Methods. Over a two year period, 817 infants aged one to two years who suffered from atopic dermatitis and with a history of atopic disease in a parent or sibling were included in the ETAC® (Early Treatment of the Atopic Child) trial, a multi-country, double-blind, randomised, placebo-controlled trial. The infants were treated for 18 months with either cetirizine (0.25mg/ kg b.i.d.) or placebo. The number of infants who developed asthma was compared between the two groups. Clinical and biological assessments including analysis of total and specific IgE antibodies were performed.

Results. In the placebo group, the relative risk (RR) for developing asthma was elevated in patients with a raised level of total IgE (≥ 30 kU/I) or specific IgE (≥ 0.35 kUA/I) for grass pollen, house dust mite or cat dander (RR between 1.4 and 1.7). Compared to placebo, cetirizine significantly reduced the incidence of asthma for patients sensitised to grass pollen (RR = 0.5) or to house dust mite (RR = 0.6).

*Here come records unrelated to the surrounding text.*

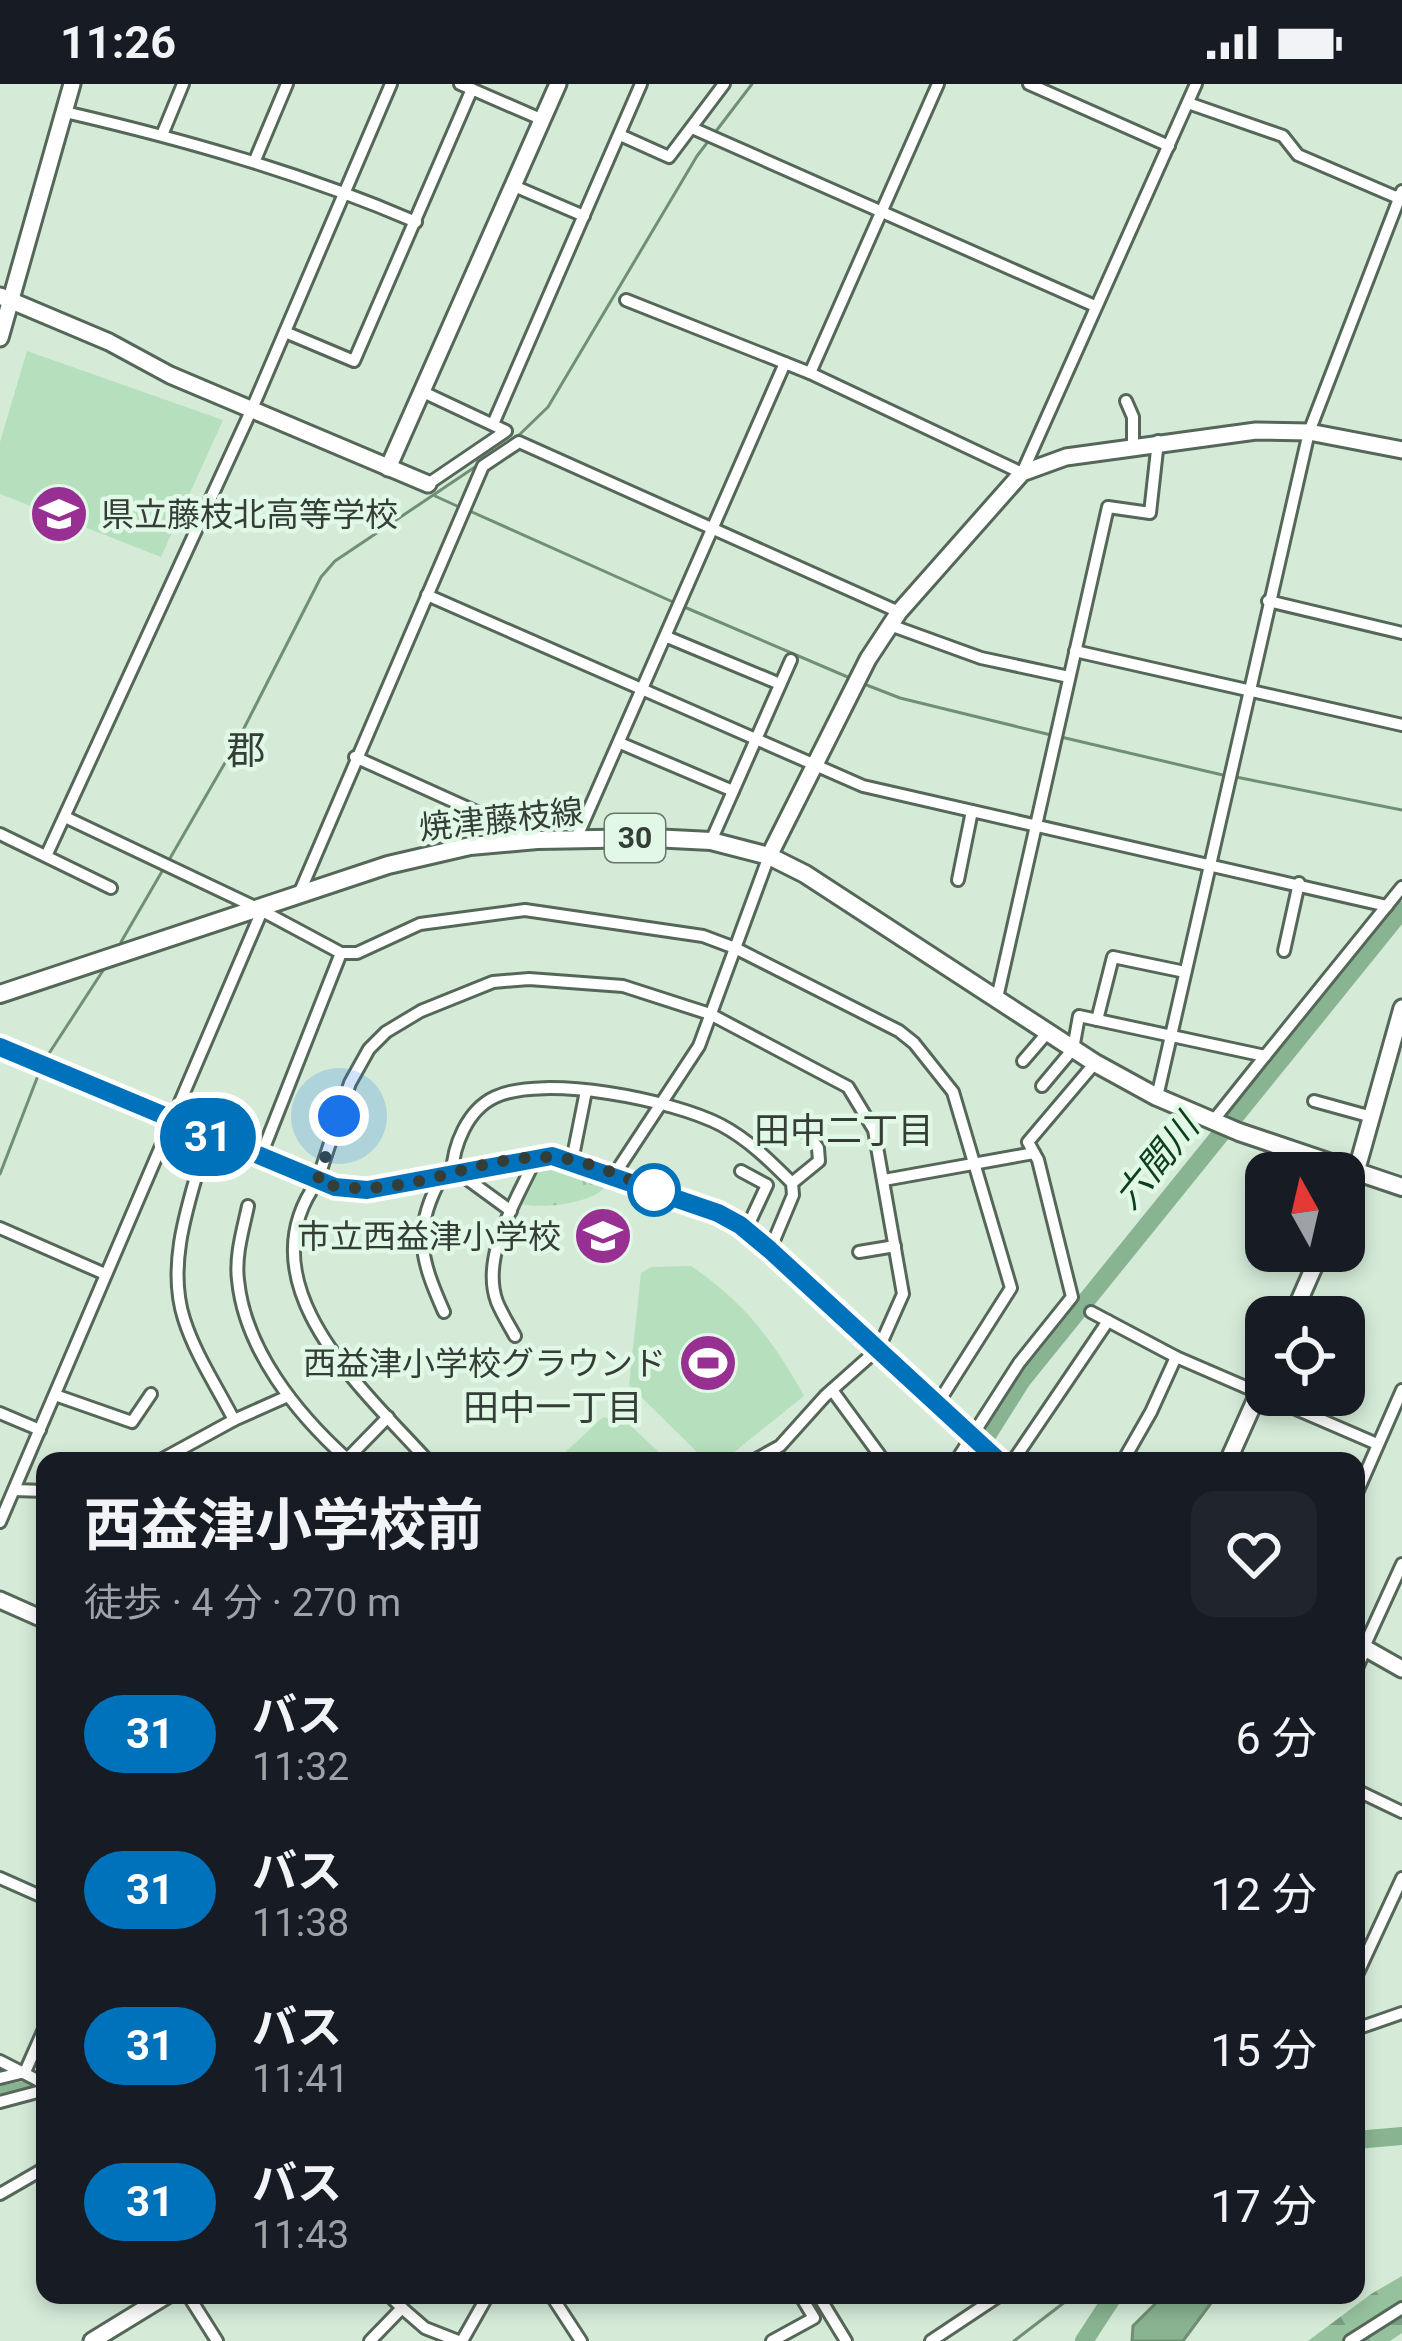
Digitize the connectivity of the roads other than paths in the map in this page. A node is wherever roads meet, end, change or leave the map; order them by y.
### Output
1 (72, 84) edge
2 (183, 84) edge
3 (287, 84) edge
4 (391, 84) edge
5 (558, 84) edge
6 (641, 84) edge
7 (724, 84) edge
8 (938, 84) edge
9 (1029, 84) edge
10 (1196, 84) edge
11 (466, 86) edge
12 (1188, 104) junction
13 (64, 112) junction
14 (542, 120) junction
15 (692, 128) junction
16 (161, 135) junction
17 (620, 135) junction
18 (1169, 146) junction
19 (255, 160) junction
20 (514, 186) junction
21 (346, 192) junction
22 (1401, 193) edge
23 (882, 211) junction
24 (584, 216) junction
25 (416, 222) junction
26 (5, 299) edge
27 (626, 300) dead end
28 (1094, 306) junction
29 (285, 332) junction
30 (0, 338) edge
31 (785, 363) junction
32 (810, 373) junction
33 (423, 392) junction
34 (1126, 400) dead end
35 (251, 411) junction
36 (493, 424) junction
37 (1309, 432) junction
38 (1157, 441) junction
39 (1133, 445) junction
40 (1402, 450) edge
41 (471, 456) junction
42 (483, 466) junction
43 (388, 468) junction
44 (1022, 473) junction
45 (428, 484) joint
46 (713, 530) junction
47 (427, 595) junction
48 (1268, 601) junction
49 (895, 619) junction
50 (1402, 632) edge
51 (667, 637) junction
52 (1075, 651) junction
53 (790, 660) dead end
54 (1069, 677) junction
55 (780, 684) junction
56 (1247, 690) junction
57 (644, 691) junction
58 (1402, 725) edge
59 (756, 741) junction
60 (620, 743) junction
61 (355, 757) junction
62 (813, 764) junction
63 (733, 791) junction
64 (972, 811) junction
65 (65, 817) junction
66 (1035, 824) junction
67 (0, 834) edge
68 (576, 839) junction
69 (537, 840) junction
70 (711, 841) junction
71 (46, 854) junction
72 (769, 856) junction
73 (1210, 863) junction
74 (958, 880) dead end
75 (1299, 883) junction
76 (1402, 887) edge
77 (111, 888) dead end
78 (299, 894) junction
79 (1387, 906) junction
80 (259, 911) junction
81 (735, 948) junction
82 (1284, 951) dead end
83 (341, 953) junction
84 (1185, 972) junction
85 (0, 994) edge
86 (997, 998) junction
87 (1402, 1008) edge
88 (710, 1015) junction
89 (1096, 1020) junction
90 (1048, 1032) junction
91 (1171, 1035) junction
92 (0, 1047) edge
93 (1073, 1049) junction
94 (1265, 1056) junction
95 (1023, 1061) dead end
96 (1095, 1063) junction
97 (1042, 1086) dead end
98 (586, 1091) junction
99 (1156, 1097) junction
100 (1314, 1101) dead end
101 (661, 1104) junction
102 (1372, 1117) junction
103 (1215, 1121) junction
104 (172, 1122) junction
105 (807, 1133) dead end
106 (208, 1136) junction
107 (1298, 1152) edge
108 (1362, 1152) edge
109 (1034, 1154) junction
110 (536, 1157) junction
111 (260, 1158) junction
112 (572, 1161) junction
113 (974, 1165) junction
114 (741, 1171) dead end
115 (451, 1175) junction
116 (614, 1175) junction
117 (1365, 1175) edge
118 (884, 1180) junction
119 (317, 1182) junction
120 (792, 1183) junction
121 (1402, 1187) edge
122 (248, 1206) dead end
123 (512, 1211) junction
124 (0, 1228) edge
125 (746, 1229) junction
126 (895, 1246) junction
127 (770, 1250) junction
128 (859, 1252) dead end
129 (105, 1274) junction
130 (444, 1312) dead end
131 (1091, 1312) dead end
132 (1108, 1321) junction
133 (515, 1336) dead end
134 (879, 1348) junction
135 (1176, 1357) junction
136 (1245, 1387) edge
137 (832, 1390) junction
138 (151, 1394) dead end
139 (55, 1395) junction
140 (288, 1396) junction
141 (1401, 1396) edge
142 (938, 1403) junction
143 (0, 1413) edge
144 (1248, 1416) edge
145 (1312, 1416) edge
146 (388, 1417) junction
147 (234, 1420) junction
148 (40, 1430) junction
149 (1377, 1444) junction
150 (983, 1447) edge
151 (175, 1452) edge
152 (340, 1452) edge
153 (354, 1452) edge
154 (420, 1452) edge
155 (769, 1452) edge
156 (877, 1452) edge
157 (1019, 1452) edge
158 (1128, 1452) edge
159 (1232, 1452) edge
160 (1365, 1474) edge
161 (14, 1490) junction
162 (36, 1491) edge
163 (0, 1522) edge
164 (1402, 1564) edge
165 (0, 1600) edge
166 (36, 1616) edge
167 (1365, 1640) edge
168 (1365, 1648) edge
169 (1402, 1669) edge
170 (1365, 1794) edge
171 (1402, 1812) edge
172 (0, 1878) edge
173 (1402, 1878) edge
174 (36, 1894) edge
175 (1365, 1958) edge
176 (1402, 2013) edge
177 (1365, 2026) edge
178 (36, 2047) edge
179 (0, 2061) edge
180 (25, 2072) junction
181 (0, 2078) edge
182 (36, 2080) edge
183 (36, 2090) edge
184 (0, 2102) edge
185 (36, 2173) edge
186 (0, 2194) edge
187 (152, 2304) edge
188 (194, 2304) edge
189 (398, 2304) edge
190 (483, 2304) edge
191 (557, 2304) edge
192 (805, 2304) edge
193 (823, 2304) edge
194 (986, 2304) edge
195 (402, 2308) junction
196 (1402, 2308) edge
197 (92, 2341) edge
198 (217, 2341) edge
199 (370, 2341) edge
200 (460, 2341) edge
201 (580, 2341) edge
202 (772, 2341) edge
203 (846, 2341) edge
204 (931, 2341) edge
205 (1350, 2341) edge

1 - 13 street
2 - 16 street
3 - 19 street
4 - 21 street
5 - 14 street
6 - 17 street
7 - 15 street
8 - 23 street
9 - 18 street
10 - 12 street
11 - 14 street
11 - 25 street
12 - 18 street
12 - 22 street
13 - 16 street
13 - 26 street
14 - 20 street
15 - 17 street
15 - 23 street
16 - 19 street
17 - 24 street
18 - 28 street
19 - 21 street
20 - 24 street
20 - 33 street
21 - 25 street
21 - 29 street
22 - 37 street
23 - 28 street
23 - 32 street
24 - 36 street
25 - 29 street
26 - 30 street
26 - 35 street
27 - 31 street
28 - 44 street
29 - 35 street
31 - 32 street
31 - 46 street
32 - 44 street
33 - 36 street
33 - 43 street
34 - 39 street
35 - 43 street
35 - 65 street
36 - 41 street
37 - 38 street
37 - 40 street
37 - 48 street
38 - 39 street
38 - 52 street
39 - 44 street
41 - 42 street
41 - 45 street
42 - 46 street
42 - 47 street
43 - 45 street
44 - 49 street
46 - 49 street
46 - 51 street
47 - 57 street
47 - 61 street
48 - 50 street
48 - 56 street
49 - 54 street
49 - 62 street
51 - 55 street
51 - 57 street
52 - 54 street
52 - 56 street
53 - 55 street
54 - 66 street
55 - 59 street
56 - 58 street
56 - 73 street
57 - 59 street
57 - 60 street
59 - 62 street
59 - 63 street
60 - 63 street
60 - 68 street
61 - 69 street
61 - 78 street
62 - 64 street
62 - 72 street
63 - 70 street
64 - 66 street
64 - 74 street
65 - 71 street
65 - 80 street
66 - 73 street
66 - 86 street
67 - 71 street
68 - 69 main road, 焼津藤枝線 / 30
68 - 70 main road, 焼津藤枝線 / 30
69 - 78 main road, 焼津藤枝線 / 30
70 - 72 main road, 焼津藤枝線 / 30
71 - 77 street
72 - 81 street
72 - 86 main road, 焼津藤枝線 / 30
73 - 75 street
73 - 84 street
75 - 79 street
75 - 82 street
76 - 79 street
78 - 80 main road, 焼津藤枝線 / 30
79 - 94 street
80 - 83 street
80 - 85 main road, 焼津藤枝線 / 30
80 - 104 street
81 - 83 street
81 - 88 street
81 - 113 street
83 - 111 street
84 - 89 street
84 - 91 street
86 - 90 main road, 焼津藤枝線 / 30
87 - 102 street
88 - 101 street
88 - 118 street
88 - 119 street
89 - 91 street
89 - 93 street
90 - 93 main road, 焼津藤枝線 / 30
90 - 95 street
91 - 94 street
91 - 99 street
92 - 104 street
93 - 96 main road, 焼津藤枝線 / 30
93 - 97 street
94 - 103 street
96 - 99 main road, 焼津藤枝線 / 30
96 - 109 street
98 - 101 street
98 - 112 street
98 - 115 street
99 - 103 main road, 焼津藤枝線 / 30
100 - 102 street
101 - 116 street
101 - 120 street
102 - 108 street
103 - 107 main road, 焼津藤枝線 / 30
104 - 106 street
104 - 129 street
105 - 120 street
106 - 111 street
106 - 147 street
109 - 113 street
109 - 150 street
110 - 112 street
110 - 115 street
110 - 123 street
111 - 119 street
112 - 116 street
113 - 118 street
113 - 142 street
114 - 125 street
115 - 119 street
115 - 123 street
115 - 130 street
116 - 125 street
117 - 121 main road, 30
118 - 126 street
119 - 146 street
120 - 127 street
122 - 140 street
123 - 133 street
124 - 129 street
125 - 127 street
126 - 128 street
126 - 134 street
127 - 134 street
129 - 139 street
131 - 132 street
132 - 135 street
132 - 157 street
134 - 137 street
134 - 142 street
135 - 136 street
135 - 158 street
137 - 155 street
137 - 156 street
138 - 139 street
139 - 148 street
140 - 147 street
140 - 152 street
141 - 149 street
142 - 150 street
143 - 148 street
144 - 159 street
145 - 149 street
146 - 153 street
146 - 154 street
147 - 151 street
148 - 161 street
149 - 160 street
161 - 162 street
161 - 163 street
164 - 167 street
165 - 166 street
168 - 169 street
170 - 171 street
172 - 174 street
173 - 175 street
176 - 177 street
178 - 180 street
179 - 180 street
180 - 181 street
180 - 182 street
183 - 184 street
185 - 186 street
187 - 197 street
188 - 198 street
189 - 195 street
190 - 200 street
191 - 201 street
192 - 202 street
193 - 203 street
194 - 204 street
195 - 199 street
195 - 200 street
196 - 205 street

However, in the population that included all infants with normal and elevated total or specific IgE (intention-to-treat - ITT), there was no difference between the numbers of infants developing asthma while receiving cetirizine or placebo. The adverse events profile was similar in the two treatment groups.

Discussion. Raised total IgE level and raised specific IgE levels to grass pollen, house dust mite or cat dander were predictive of subsequent asthma. Cetirizine halved the number of patients developing asthma in the subgroups sensitised to grass pollen or house dust mite (i.e. 20% of the study population). In view of the proven safety of the drug, we propose this treatment as a primary pharmacological intervention strategy to prevent the development of asthma in specifically sensitised infants with atopic dermatitis.